At NSP--whose CEO, Howard, once said he didn't think nuclear power had an economic future--things haven't reached that point: Company executives insist that Prairie Island still provides some of the cheapest power in its system. But the steam generator price tag isn't insignificant either: Pearson calculates that the company spends about $2 million every 18 months on repairs and inspections. And NSP recently picked up a whole new set of cracking generators when it merged with Wisconsin Electric Power Co., operator of the Point Beach nuclear plant. The utility is allowed to recoup most of the money for repairs through increases in electricity prices; the company says it will pass the savings from the settlement with Westinghouse on to consumers, but since precise figures aren't public that claim can't be verified.
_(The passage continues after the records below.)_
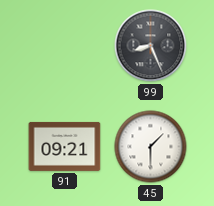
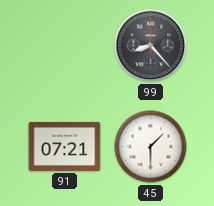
99: 8:26 -> 8:23
91: 09:21 -> 07:21
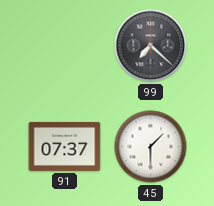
99: 8:23 -> 7:22
91: 07:21 -> 07:37
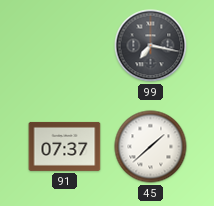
99: 7:22 -> 7:17
45: 1:30 -> 1:38
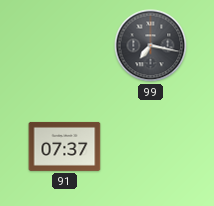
45: 1:38 -> none
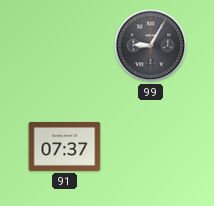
99: 7:17 -> 9:05
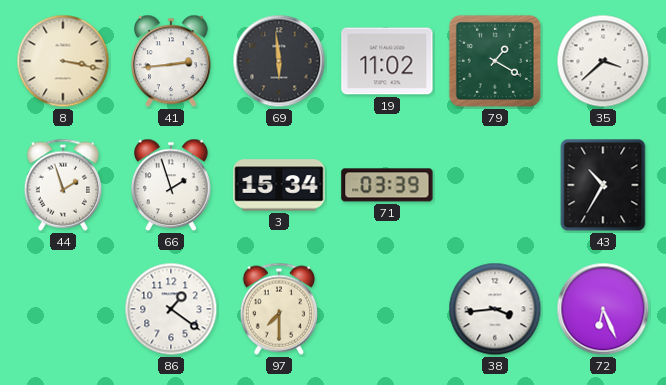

One theory holds that Westinghouse has been willing to settle with power companies--none of the 17 steam generator suits against it has gone to trial--because it must keep open one of the few markets left for its nuclear division. As prospects for new reactor sales in the U.S. grow dim, manufacturers are left with only two options: selling abroad (a few Asian countries, notably China, have aggressive nuclear energy programs), and selling replacement parts such as new steam generators. As a Westinghouse spokesman offered in the company's sole pronouncement on the NSP settlement, the utility was "a valued customer, and we prefer not to fight with valued customers in court."

Thus, while Westinghouse and the power companies may be at each other's throats in court, they share a fundamental interest--diverting public scrutiny of the steam generator problem. "This litigation is harmful to utilities," a Westinghouse executive warned in a 1993 letter to the Tennessee Valley Authority. "For example, the Union of Concerned Scientists has used the litigation as a vehicle to incorrectly imply that steam generator issues pose health and safety risks to the public. This message has been communicated to the media and to legislators serving in the U.S. House of Representatives and the Senate.

"If the current litigation process proceeds through the public trial stage, we will have created a platform for those opposed to nuclear power to unfairly attack both the safety and economics of operating nuclear power plants. The public spectacle that steam generator trials will create will further threaten the nuclear power option for the future of our nation."

Right now, it doesn't look as if the public will get much of a spectacle out of the NSP case. The utility abruptly and unilaterally terminated the Prairie Island Coalition's discovery in January, saying the allotted time had run out. Magistrate Noel rejected that idea and slapped the utility with a $2,000 fine. Yet by March, NSP won a ruling from U.S. District Court Judge James Rosenbaum that even the possibility of a settlement made further discovery "moot." The coalition, he said, couldn't even get documents NSP had been ordered to release almost a year before. The group is fighting that ruling in the Eighth District Court of Appeals.

Even without the 14,000-or-so pages it's still trying to get, the coalition has its work cut out. Most of its 60,000-page cache has yet to be reviewed in any detail; a troupe of volunteers expect to be at it for at least the rest of the year.

It's hard to say what they'll find. Many of the documents reviewed so far are highly technical and routine in nature, day-to-day notations of industrial practice. Two years in, Drew says he's only beginning to see the outlines of a bigger picture. "The overwhelming sense you get is of a huge industry dealing with a very dangerous technology which they're working very hard to keep from going awry--and at the same time working very hard to keep the public from knowing that they have to work so hard to keep it from going awry. And I wonder when it's going to catch up with them. I think it'll be during my lifetime." He's 72.